What needs to be done: Look in the material below for the line with "Figure 6. The" and the line with "Table 6. Baseline", then set down exactly those two lines and all lines between, nothing more.

Data shown:
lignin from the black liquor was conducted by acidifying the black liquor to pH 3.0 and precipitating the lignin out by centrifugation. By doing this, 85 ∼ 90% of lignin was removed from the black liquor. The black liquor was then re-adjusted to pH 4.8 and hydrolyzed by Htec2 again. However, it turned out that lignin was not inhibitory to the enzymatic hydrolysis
* * *
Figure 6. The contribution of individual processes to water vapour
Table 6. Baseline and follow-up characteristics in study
...
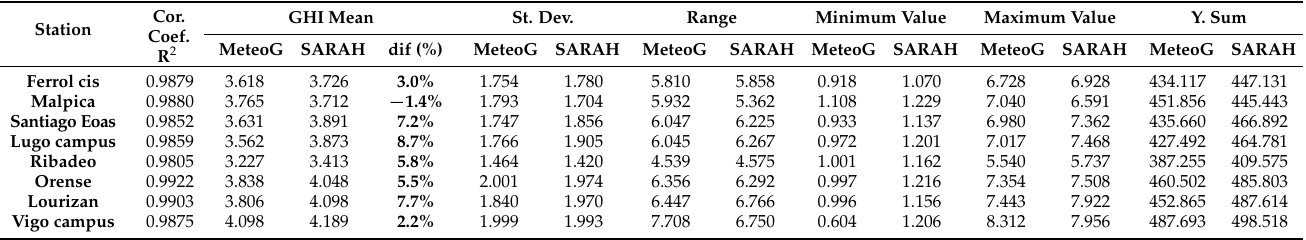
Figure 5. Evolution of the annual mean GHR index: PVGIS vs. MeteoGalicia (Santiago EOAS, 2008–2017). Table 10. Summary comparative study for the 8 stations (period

Your response:
Figure 6. The contribution of individual processes to water vapour
Table 6. Baseline and follow-up characteristics in study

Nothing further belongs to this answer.